**EXERCISE DETAILS**
Reproduce every line of text in the records below verbatim, omitting the pictures.

[Dataset records]

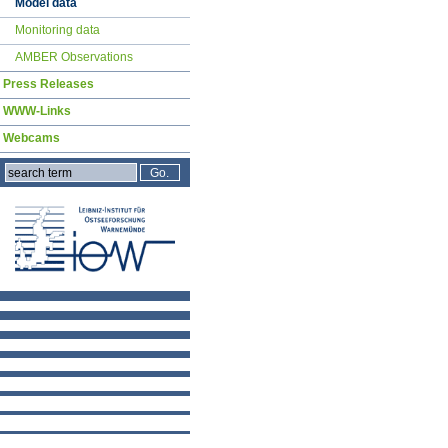
Model data
Monitoring data
AMBER Observations
Press Releases
WWW-Links
Webcams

**OUTPUT OF THE EXERCISE**
Model data
Monitoring data
AMBER Observations
Press Releases
WWW-Links
Webcams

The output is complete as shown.